Learning to love myself has been a very long arduous learning process. My yoga practice and especially my taekwondo practice have been instrumental in helping me turn the corner. Much of it has involved learning to let go—of impossible expectations, of doubt, of fears, of hatred and anger. Do you know how many years I’ve wasted hating myself for being “fat” (as in, to the point of being suicidal) even though I’ve never weighed more than about 125 pounds? Do you know how many times I’ve silently chided myself for being stupid, boring, ugly, and a failure? How could I possibly love myself if I was so wrapped up in hating myself?
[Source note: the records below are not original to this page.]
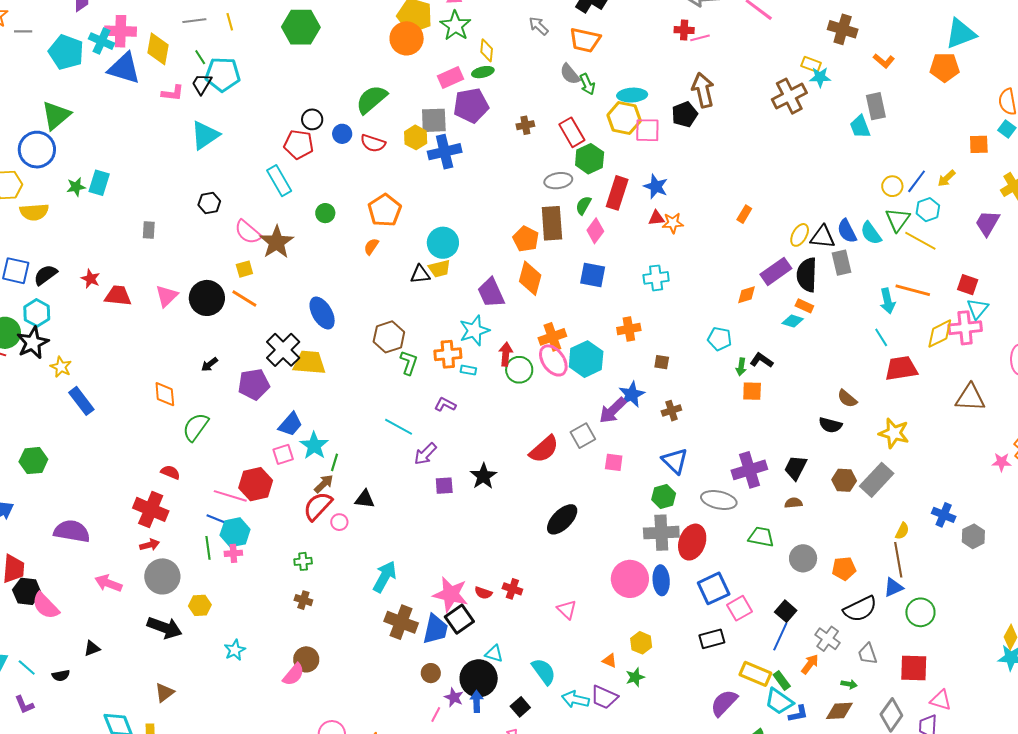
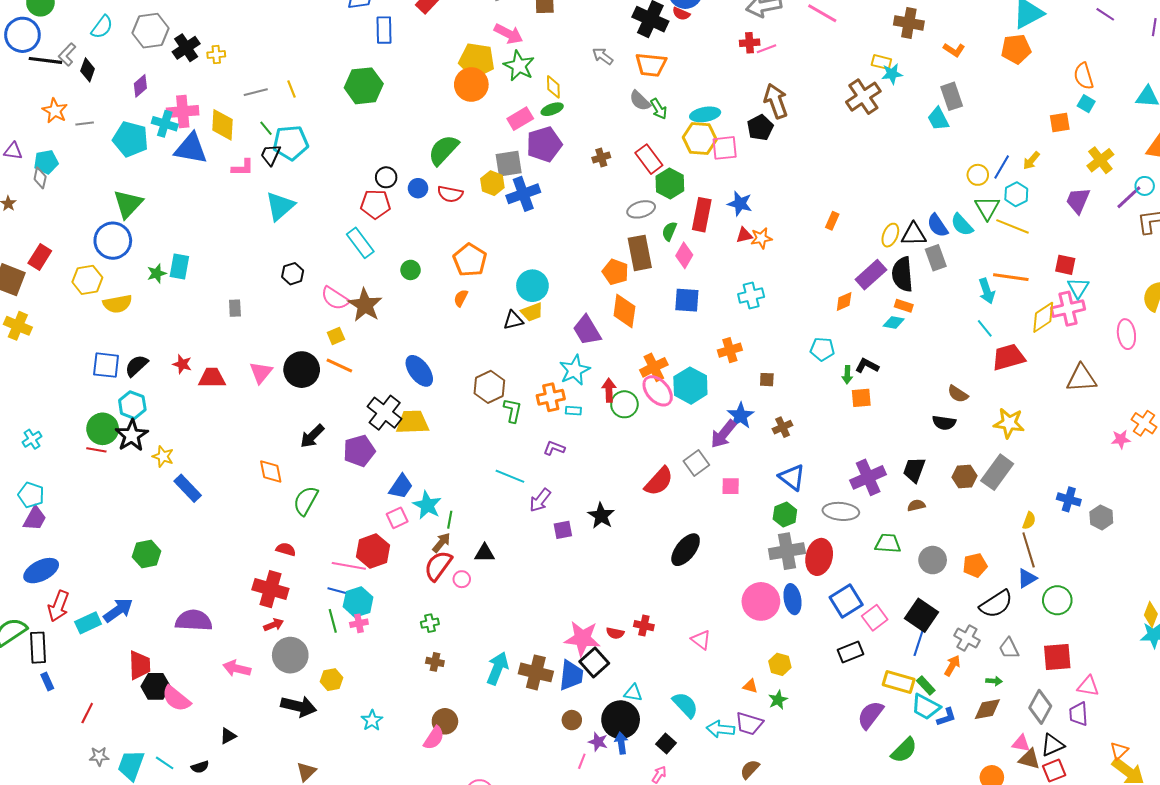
black arrow: (210, 364) -> (312, 436), size x1.5
cyan arrow: (385, 577) -> (498, 668), moved
black square: (786, 611) -> (921, 615), size x1.5

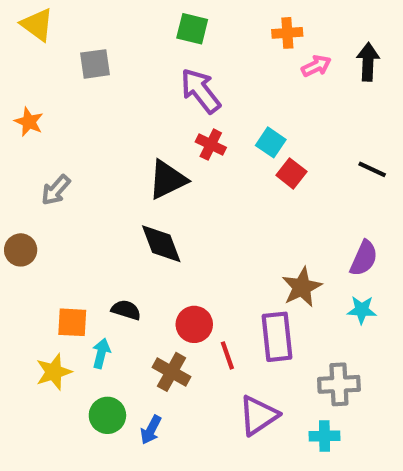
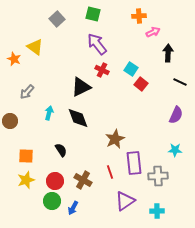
yellow triangle: (37, 25) -> (35, 47), moved
black arrow: (368, 62) -> (168, 53), moved
gray square: (95, 64) -> (57, 19), moved, turned -35
purple semicircle: (364, 258) -> (176, 115), moved
brown star: (302, 287) -> (115, 139), moved
black semicircle: (126, 310) -> (61, 150), turned 40
orange square: (72, 322) -> (26, 156), moved
red circle: (194, 324) -> (55, 181), moved
cyan arrow: (101, 353) -> (49, 113), moved
gray cross: (339, 384) -> (158, 176), moved

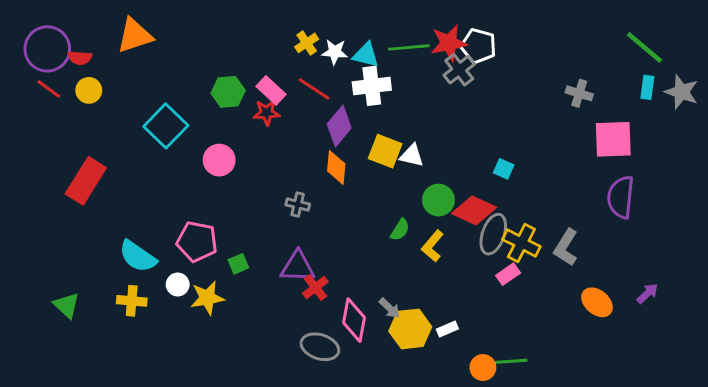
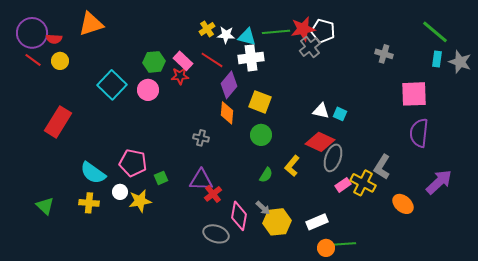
gray cross: (579, 93) -> (384, 54), moved
white triangle: (412, 156) -> (321, 111), moved
pink circle: (219, 160) -> (148, 90), moved
green circle: (438, 200) -> (261, 135), moved
green semicircle: (400, 230) -> (266, 175), moved
yellow cross: (521, 243) -> (363, 183), moved
purple arrow: (647, 293) -> (439, 182), moved, size x1.8
white rectangle: (447, 329) -> (317, 222), moved, size x1.5

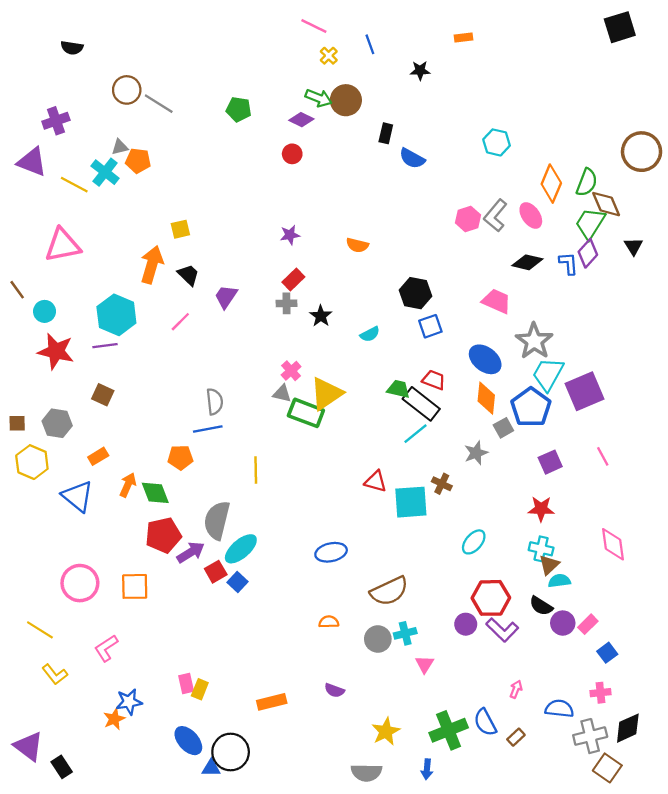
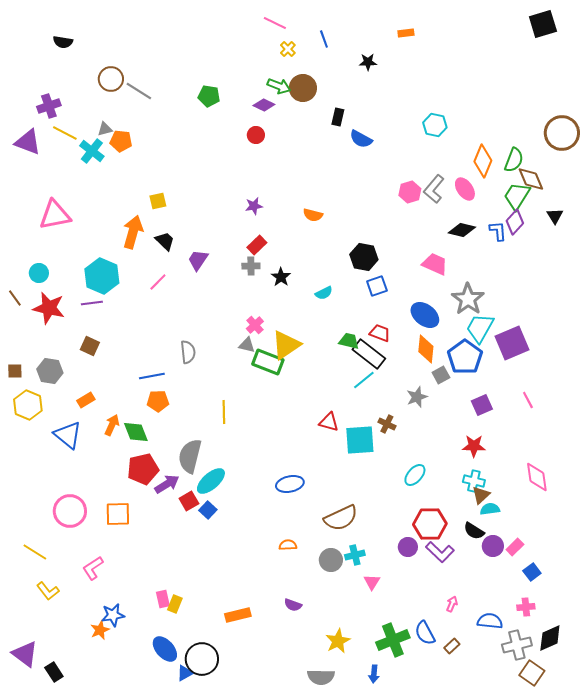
yellow line: (74, 185) -> (65, 133), moved
brown line: (17, 290) -> (15, 298), moved
blue line: (208, 429) -> (152, 376), moved
blue triangle: (211, 768) -> (185, 673), turned -30

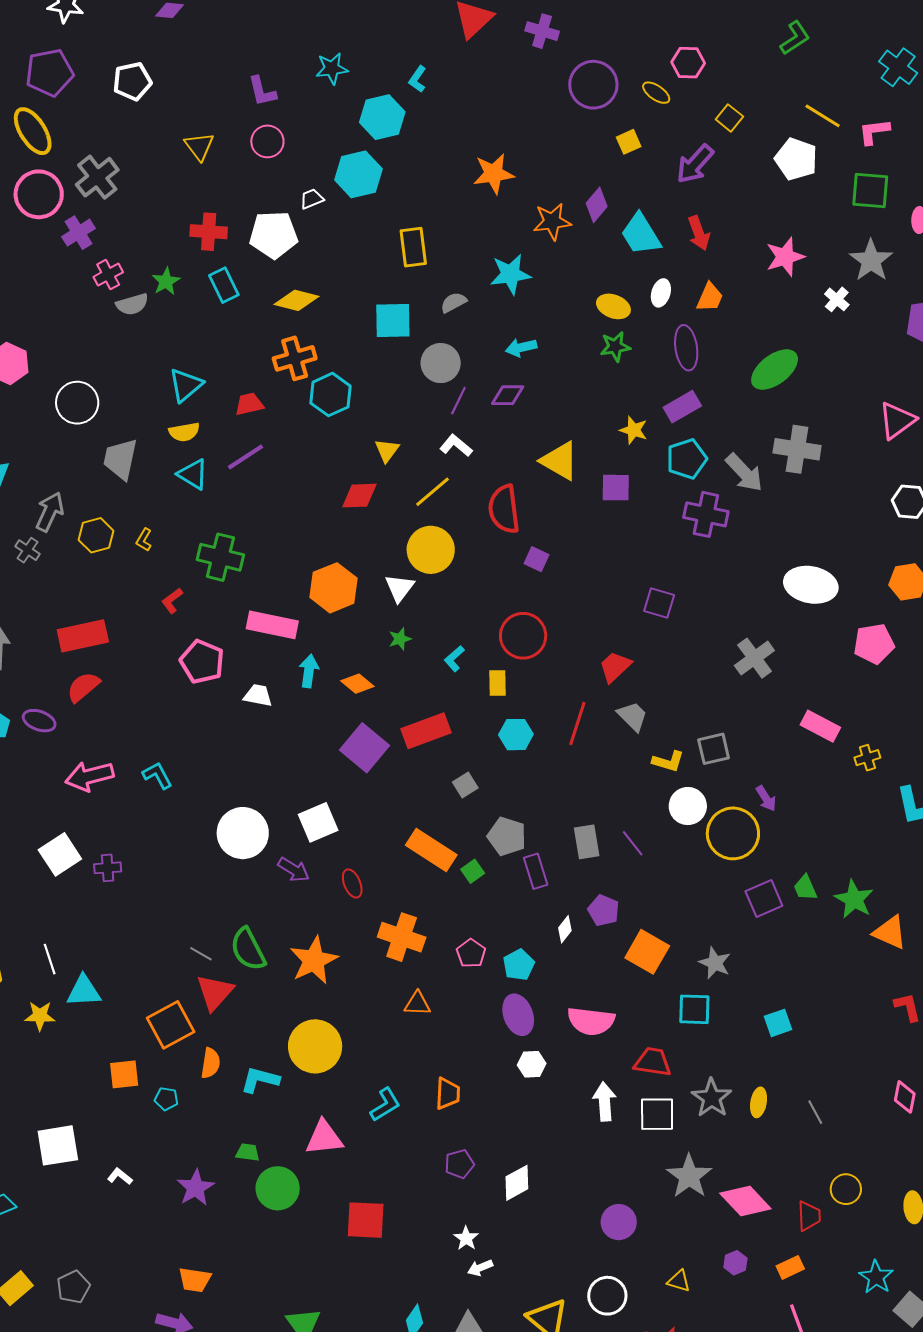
I’ve learned that I have to let go of those same feelings toward other people—the expectations, the fear, the anger when they make mistakes or when they hurt me. I have learned to let myself be a perfectly imperfect human being, and I suppose I should extend that same gesture to others who cross my path.  The weight of the negative feelings is much heavier than a few stress eating pounds (or happy eating), but easier to lose if you give it a try.

So what will I do on this new bright path?  Keep taking care of my body, mind, and spirit, keep practicing taekwondo, keep learning from mistakes and triumphs, keep growing, keep loving.